-- Raw data --
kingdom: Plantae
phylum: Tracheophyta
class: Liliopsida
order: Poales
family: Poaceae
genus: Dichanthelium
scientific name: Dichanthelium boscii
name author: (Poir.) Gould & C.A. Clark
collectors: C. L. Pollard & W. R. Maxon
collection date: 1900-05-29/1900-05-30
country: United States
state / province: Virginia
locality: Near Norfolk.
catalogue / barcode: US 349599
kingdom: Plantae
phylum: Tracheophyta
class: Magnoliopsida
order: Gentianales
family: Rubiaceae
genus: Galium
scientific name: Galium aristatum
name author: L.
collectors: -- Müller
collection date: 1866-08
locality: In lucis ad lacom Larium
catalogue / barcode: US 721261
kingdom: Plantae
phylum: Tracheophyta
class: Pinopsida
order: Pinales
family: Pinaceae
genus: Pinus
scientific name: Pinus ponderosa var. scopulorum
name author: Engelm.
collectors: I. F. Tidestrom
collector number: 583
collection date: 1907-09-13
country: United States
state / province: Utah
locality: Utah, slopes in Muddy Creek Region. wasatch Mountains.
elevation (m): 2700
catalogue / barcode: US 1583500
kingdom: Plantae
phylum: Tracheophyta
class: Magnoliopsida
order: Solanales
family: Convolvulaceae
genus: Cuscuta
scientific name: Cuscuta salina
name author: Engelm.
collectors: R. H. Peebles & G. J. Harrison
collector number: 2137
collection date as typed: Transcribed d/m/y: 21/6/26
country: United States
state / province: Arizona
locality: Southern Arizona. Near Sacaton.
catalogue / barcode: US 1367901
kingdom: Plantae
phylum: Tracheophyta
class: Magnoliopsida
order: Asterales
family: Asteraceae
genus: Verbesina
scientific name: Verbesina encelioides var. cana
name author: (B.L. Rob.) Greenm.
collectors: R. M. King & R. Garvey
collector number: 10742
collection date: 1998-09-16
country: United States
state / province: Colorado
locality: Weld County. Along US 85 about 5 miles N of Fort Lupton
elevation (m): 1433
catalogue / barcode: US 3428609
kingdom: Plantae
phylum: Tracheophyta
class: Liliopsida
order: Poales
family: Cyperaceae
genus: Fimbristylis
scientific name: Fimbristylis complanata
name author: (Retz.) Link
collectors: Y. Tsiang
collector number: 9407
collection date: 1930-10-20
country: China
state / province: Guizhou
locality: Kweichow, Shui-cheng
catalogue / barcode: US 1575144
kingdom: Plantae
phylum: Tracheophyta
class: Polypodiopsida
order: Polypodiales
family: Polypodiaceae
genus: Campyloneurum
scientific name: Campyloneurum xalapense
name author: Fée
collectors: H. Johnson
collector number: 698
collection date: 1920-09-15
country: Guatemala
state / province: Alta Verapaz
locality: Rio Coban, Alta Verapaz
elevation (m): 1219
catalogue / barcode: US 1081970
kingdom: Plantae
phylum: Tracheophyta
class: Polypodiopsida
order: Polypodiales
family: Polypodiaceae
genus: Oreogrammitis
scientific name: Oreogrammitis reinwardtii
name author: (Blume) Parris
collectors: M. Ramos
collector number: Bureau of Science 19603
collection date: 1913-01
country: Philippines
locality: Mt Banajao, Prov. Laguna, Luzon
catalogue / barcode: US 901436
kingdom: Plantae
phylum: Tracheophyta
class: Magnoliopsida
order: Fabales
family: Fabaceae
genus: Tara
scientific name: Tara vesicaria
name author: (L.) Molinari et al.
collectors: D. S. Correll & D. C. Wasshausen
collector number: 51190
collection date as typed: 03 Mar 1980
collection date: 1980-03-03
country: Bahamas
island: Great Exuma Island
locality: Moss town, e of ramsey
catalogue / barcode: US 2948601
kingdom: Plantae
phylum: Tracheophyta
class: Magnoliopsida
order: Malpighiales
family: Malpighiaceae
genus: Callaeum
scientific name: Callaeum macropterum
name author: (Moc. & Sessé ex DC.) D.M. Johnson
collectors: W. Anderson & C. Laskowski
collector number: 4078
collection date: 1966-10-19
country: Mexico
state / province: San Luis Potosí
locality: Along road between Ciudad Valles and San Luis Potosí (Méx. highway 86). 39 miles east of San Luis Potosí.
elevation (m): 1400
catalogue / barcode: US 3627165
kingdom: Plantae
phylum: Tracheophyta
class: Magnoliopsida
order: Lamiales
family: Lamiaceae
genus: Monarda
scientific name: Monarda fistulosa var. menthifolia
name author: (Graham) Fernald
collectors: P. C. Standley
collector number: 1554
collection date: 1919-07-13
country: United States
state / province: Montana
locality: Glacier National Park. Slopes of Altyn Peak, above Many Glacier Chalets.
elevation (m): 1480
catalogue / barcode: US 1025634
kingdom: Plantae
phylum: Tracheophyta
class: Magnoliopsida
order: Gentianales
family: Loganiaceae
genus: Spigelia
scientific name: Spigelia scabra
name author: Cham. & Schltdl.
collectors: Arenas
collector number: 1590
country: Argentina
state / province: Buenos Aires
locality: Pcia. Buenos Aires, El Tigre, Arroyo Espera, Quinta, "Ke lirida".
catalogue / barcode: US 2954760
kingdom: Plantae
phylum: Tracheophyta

-- Task statement --
Retype the stretch of the items from the line containing "country: Bahamas" through the line containing "scientific name: Callaeum macropterum", including both of those lines.

-- Solved problem --
country: Bahamas
island: Great Exuma Island
locality: Moss town, e of ramsey
catalogue / barcode: US 2948601
kingdom: Plantae
phylum: Tracheophyta
class: Magnoliopsida
order: Malpighiales
family: Malpighiaceae
genus: Callaeum
scientific name: Callaeum macropterum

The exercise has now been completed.